NEW DELHI — China is not a warlike nation, President Xi Jinping said on Thursday, during a rare trip to neighbor India that was dominated by a standoff on a barren Himalayan plateau between soldiers from the world’s two most populous nations.
Robust comments from India’s new Prime Minister Narendra Modi about the dispute in territory claimed by both Asian giants overshadowed Xi’s pledge of US$30 billion investments in South Asia over five years, including $20 billion in India.
“A warlike state, however big it may be, will eventually perish,” Xi said in a speech, adding that China believed its neighbors were key to its wellbeing.
He said China was committed to the path of peaceful development, addressing concerns in Asia about Beijing’s increasingly assertive territorial claims including in the South China Sea, a vital global trade route.
But the mood was stern when Modi and Xi emerged from a long meeting to address reporters soon after officials confirmed that soldiers had pulled back from their positions in a western Himalayan region claimed by India and China.
“I raised our serious concern over repeated incidents along the border,” said Modi, with Xi sitting to his right.
“There should be peace in our relations and in the borders. If this happens, we can realiZe [the] true potential of our relations,” added Modi, a nationalist elected in May partly on promises to build a more assertive India.
Dozens of soldiers from both sides had faced off on the Ladakh plateau for over a week in a dispute about infrastructure works near the de facto border, where the two countries fought a brief war in 1962.
Raising hopes for a new push to resolve their territorial differences, Modi called for an early border settlement with China. The two sides have held 17 rounds of border talks since the early 1990s without making significant progress. Modi has yet to appoint a special envoy to restart the talks.
“We have to address the boundary question very soon,” Modi said, urging “clarification” of the Line of Actual Control—the frontline where fighting ended.
In his comments, Xi played down the tensions and agreed with Modi that they should work to settle the border question, using language China has used in the past.
“Sometimes there might be certain incidents, but the two sides are fully capable of acting promptly to effectively manage the situation,” he said.
Srikanth Kondapalli, a China watcher with Delhi’s Jawaharlal Nehru University, said Modi’s tough words were aimed at a domestic audience ahead of regional elections, including in Ladakh, a remote corner of Indian-administered Kashmir.
“As a nationalist, he stood his ground, but the fact of the matter is that he cannot control the other side,” he said, saying fast progress on a permanent border fix was unlikely.
“Both sides have given a diplomatic but stiff response, both sides have said [the border] should be resolved early but there is no deadline.”
Despite the tension, the two sides were able to agree on investments aimed at significantly upgrading their commercial relationship, with China pledging $20 billion over the next five years for industrial parks and infrastructure including railway technology.
That contrasts with just $400 million in Chinese investment in India over the last 14 years.
The leaders agreed to begin talks on cooperating in the nuclear power industry.
Xi said China would support India becoming a full member of the Shanghai Cooperation Organization, a regional security body that includes China and Russia. He also backed its aspiration to play a greater role at the United Nations, including on the Security Council.
Modi is keen on Chinese investment to help balance $65 billion in annual trade that is heavily tilted in China’s favor. Xi promised more access for India’s pharmaceutical, farming and fuel products to China.
Xi also set a target to raise annual bilateral trade with South Asia to $150 billion in the next five years.
He arrived in India on Wednesday, visiting Modi’s home state of Gujarat for a riverside dinner that also marked the prime minister’s 64th birthday.
Kondapalli said the chemistry between the two men was good and set the stage for a more personalized relationship over the next few years.
“For the sake of stability, for the sake of economic relations … this bodes well,” he said.

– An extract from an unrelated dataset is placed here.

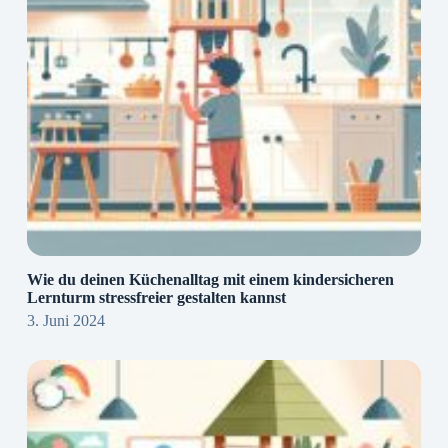
Wie du deinen Küchenalltag mit einem kindersicheren
Lernturm stressfreier gestalten kannst
3. Juni 2024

One irritant for China is the presence in India of exiled Tibetan spiritual leader the Dalai Lama, who has lived in the country since fleeing a failed uprising against Chinese rule of his homeland in 1959.
A government of exiled Tibetans and tens of thousands of refugees are also based in northern India.
About 20 supporters of a free Tibet, mainly women, protested within a few meters of the building in New Delhi where Modi and Xi met, waving Tibetan flags and shouting: “We want justice.”
Police detained them after a few minutes.
Several other small pro-Tibet protests broke out across the city. Modi reiterated India’s position that it will not allow “anti-China” activities from Tibetans in the country.
Speaking in India’s financial center, Mumbai, the Dalai Lama said Xi should use his visit to learn from the Indian experience of democratic rule, and learn democratic practices. He also linked the border flare-ups to Tibet, which stretches the length of the Chinese side of the border with India.